Eurocontrol, Europe's aviation safety organization, reported it expects half of the scheduled flights to take off today including transatlantic flights. But not all planes will be taking off and one of Europe's largest hubs, London's Heathrow airport, remains closed in the face of a second wave of ash that has settled over it's airspace.

"It's difficult to say when we will be back at full capacity," Eurocontrol's deputy head of operations Brian Flynn told "Good Morning America" today. "A good expectation [is] that in about two days time we would return to very near normal situation."

The volcano in southern Iceland is still spewing smoke and lava, but the ash plume is lower than it previously was, posing less threat to high-flying aircraft.

Upon returning from a helicopter trip over the volcano's crater, one of Iceland's top scientist said today there's reason to hope the worst is over.

"What I can say about the situation now is that the activity is now much lower than it was on Saturday," Magnus Gudmundsson of the University of Iceland told ABC News of the ash-producing crater. Gudmundsson said scientists "cannot be sure" the situation will continue to improve.

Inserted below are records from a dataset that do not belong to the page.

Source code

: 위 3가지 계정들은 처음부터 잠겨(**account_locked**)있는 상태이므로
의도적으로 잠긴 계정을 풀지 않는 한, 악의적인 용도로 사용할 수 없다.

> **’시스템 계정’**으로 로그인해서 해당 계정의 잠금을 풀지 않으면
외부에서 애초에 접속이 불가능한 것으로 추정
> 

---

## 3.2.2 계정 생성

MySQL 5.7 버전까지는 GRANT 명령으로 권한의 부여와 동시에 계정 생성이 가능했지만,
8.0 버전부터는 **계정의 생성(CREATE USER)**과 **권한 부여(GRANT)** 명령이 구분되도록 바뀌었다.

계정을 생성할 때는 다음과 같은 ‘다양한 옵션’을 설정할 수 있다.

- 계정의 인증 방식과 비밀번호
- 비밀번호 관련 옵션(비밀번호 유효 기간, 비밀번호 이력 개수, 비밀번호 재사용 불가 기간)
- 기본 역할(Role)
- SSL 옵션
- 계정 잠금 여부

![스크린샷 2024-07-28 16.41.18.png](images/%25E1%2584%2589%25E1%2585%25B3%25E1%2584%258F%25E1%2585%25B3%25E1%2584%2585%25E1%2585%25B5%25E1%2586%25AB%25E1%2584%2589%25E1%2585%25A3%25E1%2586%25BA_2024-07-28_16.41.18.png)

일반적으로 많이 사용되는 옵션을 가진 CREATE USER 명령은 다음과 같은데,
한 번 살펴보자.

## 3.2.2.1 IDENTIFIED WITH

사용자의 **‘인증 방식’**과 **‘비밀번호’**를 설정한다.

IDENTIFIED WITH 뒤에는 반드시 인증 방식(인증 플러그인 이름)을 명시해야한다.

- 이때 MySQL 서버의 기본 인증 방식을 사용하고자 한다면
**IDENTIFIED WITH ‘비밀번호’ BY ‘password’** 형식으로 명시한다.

The sound of jets taking off was music to the ears of stranded passengers.

"We were in the hotel having breakfast, and we heard an aircraft take off. Everybody got up and applauded," said Bob Basso, 81, of San Diego, who has been staying in a hotel near Charles de Gaulle since his flight Friday was canceled.

The Eurocontrol said it expects 13,000 flights over Europe to go ahead today, a marked improvement over the last few days. The organization predicted that by the end of the day, a total of 95,000 flights will have been cancelled since Thursday.

The volcano in southern Iceland that created the ash cloud is still spewing the potentially dangerous combination of dust, glass-like debris and ice into the air, but Eurocontrol said it coordinated with meteorologists from across the continent to establish safe flying zones.

Ash that had drifted over the North Sea from the volcano in southern Iceland was being pushed back over Britain today by shifty north winds, Icelandic scientists told the Associated Press.

"It's a matter of wind directions. The volcano's plume is quite low actually, still below 3 kilometers (1.8 miles) near the volcano," said Gudrun Nina Petersen, meteorologist at the Icelandic Met Office.